In post-war USA, “Skunk Works” was Lockheed Martin’s near-autonomous research and development group that gave the country products like the “U-2” spy plane or the “SR-71 Blackbird”, pushing technology to limits no one else had dared to explore before.
A “Skunk Works” team headed by Thomas McGuire, MIT graduate and aeronautical engineer at a division humbly named “Revolutionary Technology Programs” recently presented their new “Compact Fusion Reactor” (CFR), a device which Lockheed claims will be small enough to fit on an eighteen-wheeler and be capable of providing enough power for a city of a hundred thousand people.
Nuclear fusion is, in a way, the opposite of nuclear fission, the process used in nuclear power plants around the world today. Nuclear fusion has been a long-time dream of scientists, oft attempted but never accomplished, the challenge being to obtain more energy from the reaction constantly than is afforded to run it. It’s, as Lockheed points out, what the sun has been doing for us for a very long time.
In recent years we did, however, see promising results by many different research organizations around the world working different angles to find a solution. The different processes typically use deuterium which can be obtained from water, and tritium which is obtained from lithium meaning that resources are abundant. These developments are relevant to technology metals in several of ways:
- Related technologies like low energy nuclear reaction and transmutation utilize precious metals, or claim to produce technology metals as reaction byproducts.
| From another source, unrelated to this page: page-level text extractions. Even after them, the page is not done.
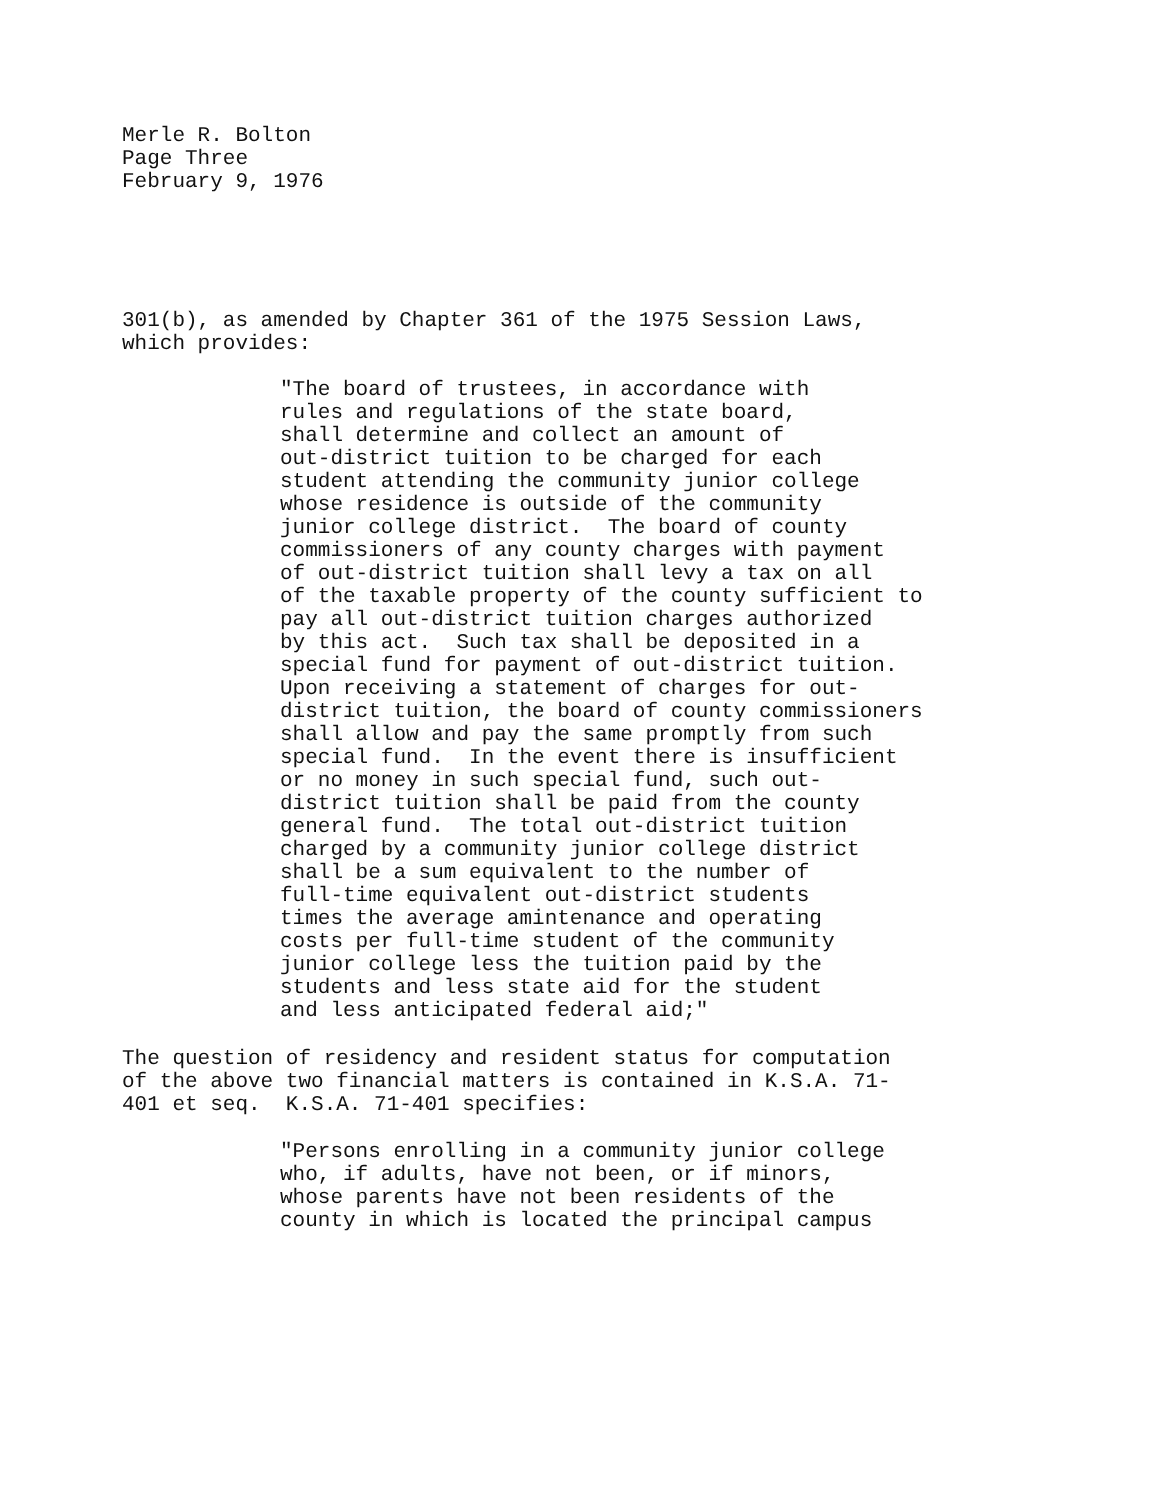Merle R. Bolton Page Three February 9, 1976
301(b), as amended by Chapter 361 of the 1975 Session Laws, which provides:
"The board of trustees, in accordance with rules and regulations of the state board, shall determine and collect an amount of out-district tuition to be charged for each student attending the community junior college whose residence is outside of the community junior college district. The board of county commissioners of any county charges with payment of out-district tuition shall levy a tax on all of the taxable property of the county sufficient to pay all out-district tuition charges authorized by this act. Such tax shall be deposited in a special fund for payment of out-district tuition. Upon receiving a statement of charges for out- district tuition, the board of county commissioners shall allow and pay the same promptly from such special fund. In the event there is insufficient or no money in such special fund, such out- district tuition shall be paid from the county general fund. The total out-district tuition charged by a community junior college district shall be a sum equivalent to the number of full-time equivalent out-district students times the average amintenance and operating costs per full-time student of the community junior college less the tuition paid by the students and less state aid for the student and less anticipated federal aid;"
The question of residency and resident status for computation of the above two financial matters is contained in K.S.A. 71- 401 et seq. K.S.A. 71-401 specifies:
"Persons enrolling in a community junior college who, if adults, have not been, or if minors, whose parents have not been residents of the county in which is located the principal campus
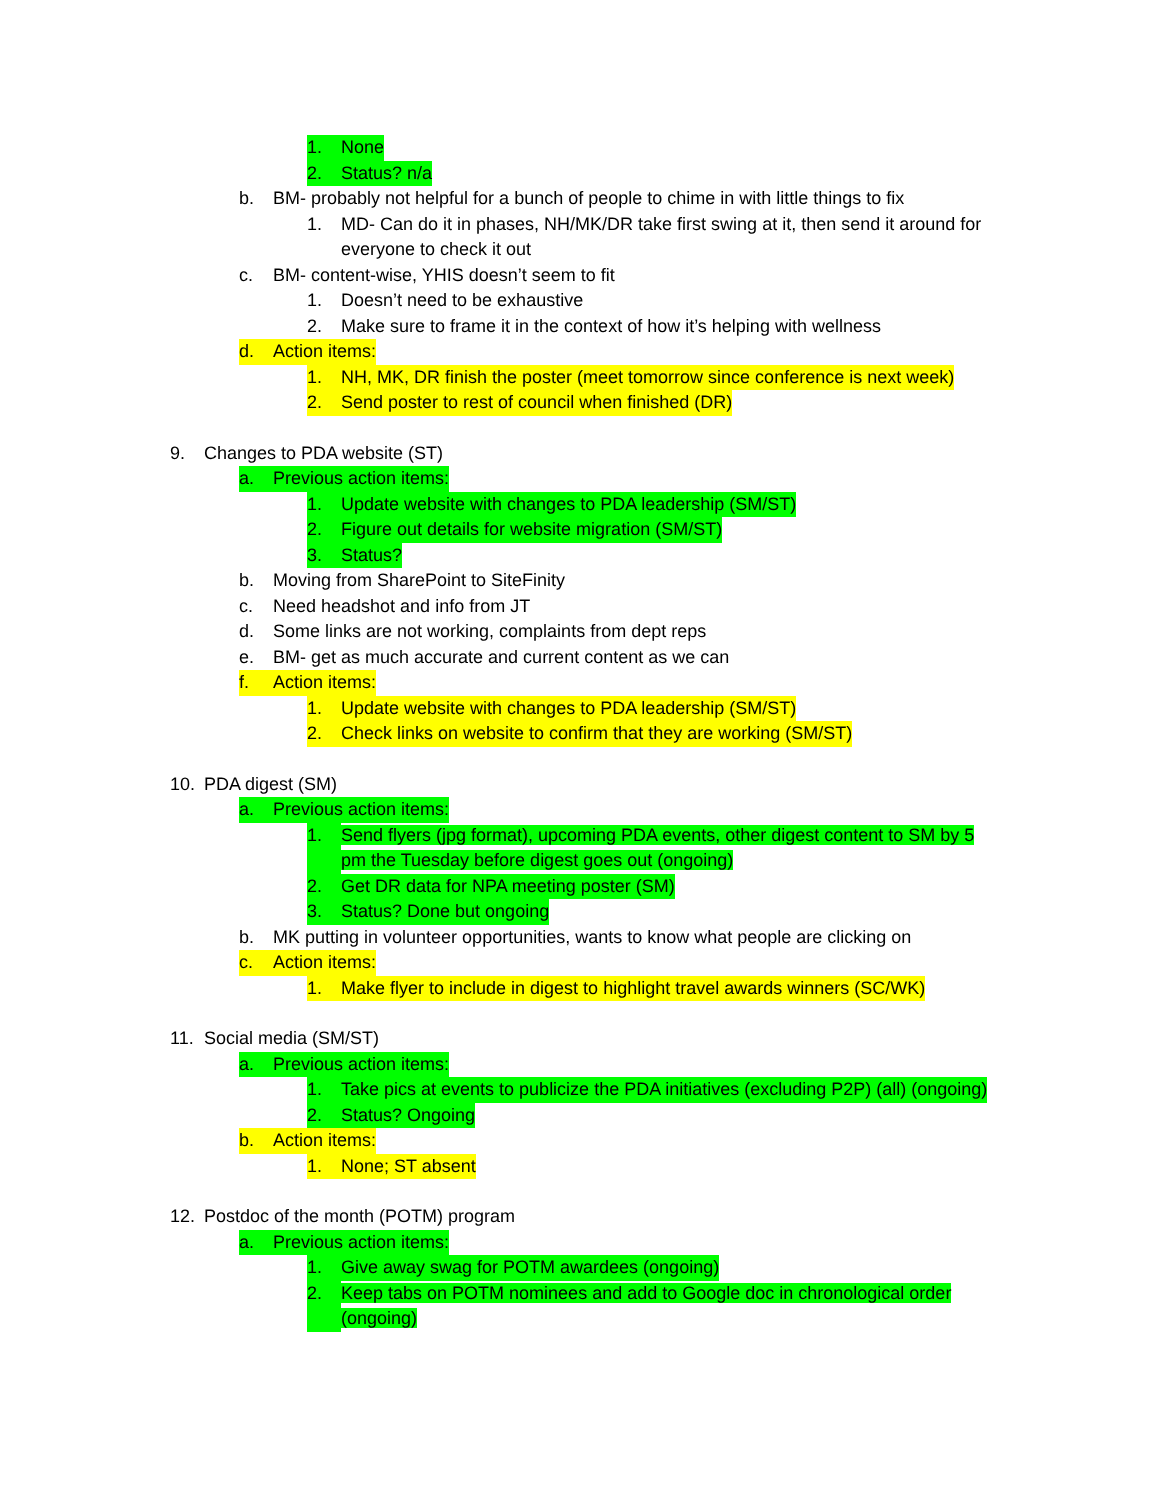1. None
2. Status? n/a
b. BM- probably not helpful for a bunch of people to chime in with little things to fix
1. MD- Can do it in phases, NH/MK/DR take first swing at it, then send it around for everyone to check it out
c. BM- content-wise, YHIS doesn’t seem to fit
1. Doesn’t need to be exhaustive
2. Make sure to frame it in the context of how it’s helping with wellness
d. Action items:
1. NH, MK, DR finish the poster (meet tomorrow since conference is next week)
2. Send poster to rest of council when finished (DR)
9. Changes to PDA website (ST)
a. Previous action items:
1. Update website with changes to PDA leadership (SM/ST)
2. Figure out details for website migration (SM/ST)
3. Status?
b. Moving from SharePoint to SiteFinity
c. Need headshot and info from JT
d. Some links are not working, complaints from dept reps
e. BM- get as much accurate and current content as we can
f. Action items:
1. Update website with changes to PDA leadership (SM/ST)
2. Check links on website to confirm that they are working (SM/ST)
10. PDA digest (SM)
a. Previous action items:
1. Send flyers (jpg format), upcoming PDA events, other digest content to SM by 5 pm the Tuesday before digest goes out (ongoing)
2. Get DR data for NPA meeting poster (SM)
3. Status? Done but ongoing
b. MK putting in volunteer opportunities, wants to know what people are clicking on
c. Action items:
1. Make flyer to include in digest to highlight travel awards winners (SC/WK)
11. Social media (SM/ST)
a. Previous action items:
1. Take pics at events to publicize the PDA initiatives (excluding P2P) (all) (ongoing)
2. Status? Ongoing
b. Action items:
1. None; ST absent
12. Postdoc of the month (POTM) program
a. Previous action items:
1. Give away swag for POTM awardees (ongoing)
2. Keep tabs on POTM nominees and add to Google doc in chronological order (ongoing)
In simple words, this is how nuclear fusion works: two hydrogen isotopes, in this case deuterium and tritium, are released into a container under vacuum. When a sufficient amount of energy is added, the gas breaks up into ions and electrons, creating “plasma.” This plasma is incredibly hot; too hot for the containment vessel to withst and. Therefore, very strong magnets are used to prevent it from touching the container walls. This, in theory, causes the ions to collide and fuse together. The process then frees up neutrons that carry the released energy through the magnetic field to the reactor wall, where heat exchangers make it usable to power a turbine generator.
To be clear, what the Lockheed team achieved so far is to contain the plasma within the magnetic field. They did not accomplish an “ignition” of the reaction which is the self-sustaining reaction required to make a practical energy source. This latter part is considered the much bigger challenge according to those who have failed. McGuire is optimistic, though: “We would like to get to a prototype in five generations. If we can meet our plan of doing a design-build-test generation every year, that will put us at about five years…, ” he said in an interview. If all goes well, the technology may be ready for production in about 10-15 years.
Lockheed estimates that less than 25kg of fuel would be required to run the device for an entire year. What is more, the units produce only very small amounts of radioactivity contained in steel elements of the shell, radioactivity that will reach safe levels after approximately 100 years, compared to the much longer decay periods of radioactive waste material from conventional nuclear power reactors.
Has the energy crisis been solved? Of course it is too soon to tell – despite the demonstrative optimism the Skunk Works team has a long way to go. One thing is clear: if they win, technology metals win.